In Guinea, CSC opened doors for youth entrepreneurship.

header image Photo by IFC

Opening doors for young entrepreneurs in Guinea

In 2010, mining company Compagnie des Bauxites de Guinée (CBG) launched an economic development initiative designed to build the local supply chain and support the creation of jobs for youth including women. The idea was to give local, youth and women-led very small enterprises (VSEs) access to affordable finance through a revolving loan facility, so they could take advantage of opportunities to provide goods and services to mining companies in Guinea’s Boké region. The initial project resulted in the creation of 14 new VSEs. 

Still, in a region where relations between local communities and mining companies have not always been harmonious and incidents of social unrest and vandalism have occurred, issues remained. The VSE managers who participated in the program felt that they were not benefiting as much as they could be from the mining boom. They expressed interest in additional support to enhance their competitiveness. 

The company decided to deploy the CSC methodology so they could work with the VSE managers and their teams on ways to improve the entrepreneurship initiative. 

Community Scorecard Training and Pilot

Preparing for the first CSC engagement 

As the first step, CBG staff and community representatives received classroom training on the step-by-step implementation of the CSC process. Then, they practiced their new knowledge and skills by implementing a CSC engagement to assess CBG’s local entrepreneurship program.

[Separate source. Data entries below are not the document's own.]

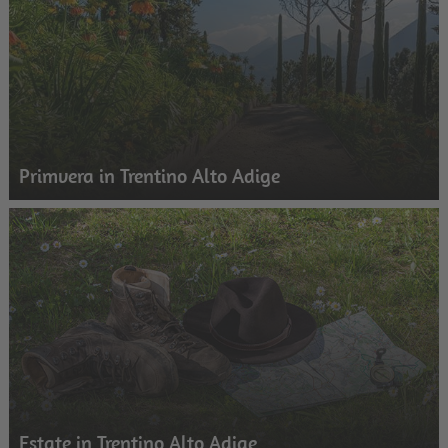
Primvera in Trentino Alto Adige
Estate in Trentino Alto Adige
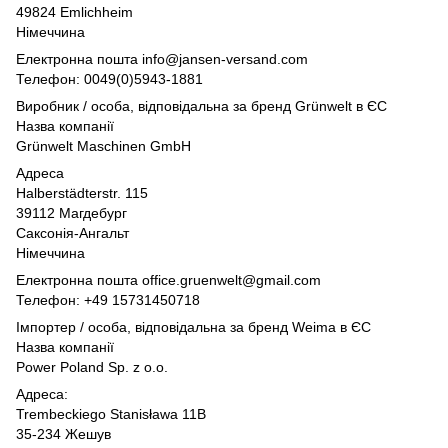
49824 Emlichheim
Німеччина
Електронна пошта info@jansen-versand.com
Телефон: 0049(0)5943-1881
Виробник / особа, відповідальна за бренд Grünwelt в ЄС
Назва компанії
Grünwelt Maschinen GmbH
Адреса
Halberstädterstr. 115
39112 Магдебург
Саксонія-Ангальт
Німеччина
Електронна пошта office.gruenwelt@gmail.com
Телефон: +49 15731450718
Імпортер / особа, відповідальна за бренд Weima в ЄС
Назва компанії
Power Poland Sp. z o.o.
Адреса:
Trembeckiego Stanisława 11B
35-234 Жешув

During this engagement, CBG staff and the youth MSE representatives generated assessment criteria to measure the program’s performance. Next, they scored the program’s performance against these criteria, describing strengths and weaknesses of the program and proposing actions for improvement. In the subsequent step, company and youth representatives agreed on the joint action plan for improvement and a multi-stakeholder follow-up committee was created to follow implementation.

Results and outcomes

In the year following the CSC training and pilot, many of the agreed actions for improvement were implemented. Each step of the CSC process enhanced mutual understanding—from information-sharing and self-reflection to active listening, constructive dialogue and democratic decision making—with the follow-up committee proving an effective mechanism for ongoing and constructive dialogue.

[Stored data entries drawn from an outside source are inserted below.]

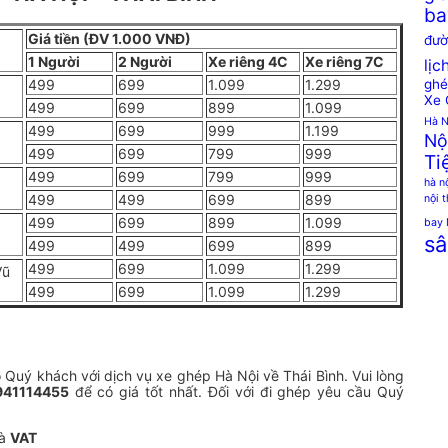
ba
Giá tiền (ĐV 1.000 VNĐ)
đườ
1 Người
2 Người
Xe riêng 4C
Xe riêng 7C
lịc
ghé
499
699
1.099
1.299
Xe 
499
699
899
1.099
Hà N
499
699
999
1.199
Nộ
499
699
799
999
Ti
499
699
799
999
hà n
499
499
699
899
nội 
499
699
899
1.099
bay 
sâ
499
499
699
899
499
699
1.099
1.299
Vũ
499
699
1.099
1.299
o Quý khách với dịch vụ xe ghép Hà Nội về Thái Bình. Vui lòng
941114455
để có giá tốt nhất. Đối với đi ghép yêu cầu Quý
à
VAT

The experience has helped strengthen relations with young community members, local officials and NGOs alike—a significant win, given the difficult mining company-community relations historically existing in the region.  

Insights and lessons

The experience affirmed the relevance and versatility of the CSC tool, participants said. In particular, they noted its simplicity and effectiveness in accomplishing the identified goals—and its usefulness in a variety of situations. They also said that the basic communication, facilitation, conflict management, and persuasion skills learned as part of CSC training course will be helpful in other aspects of their professional and personal lives. Several other insights emerged from the CBG training and pilot, including:   

  • Providing daily ice breakers, energizers, and interactive exercises such as role plays helps create a friendly learning environment, puts participants at ease, and promotes positive relations. The degree of comfort, familiarity, and congeniality increased steadily as the process continued. 
  • Having the continual participation of the company’s community relations team enhances the quality of discussion and the accuracy of information exchanged. Their presence also further demonstrated the company’s commitment to engaging in such processes. 
  • Gaining company and community buy-in and willingness to actively and honestly engage is at the root of a successful CSC process. For example, on the first day of the CBG CSC training, two CGB managers frankly discussed the challenges faced by the company in designing and implementing the program—information that the youth VSE managers had not previously known, but which they said provided important context. In addition, all parties indicated a willingness to sustain dialogue through the multi-stakeholder follow-up committee and to work together to implement the agreed actions—key to achieving ongoing results and improvements.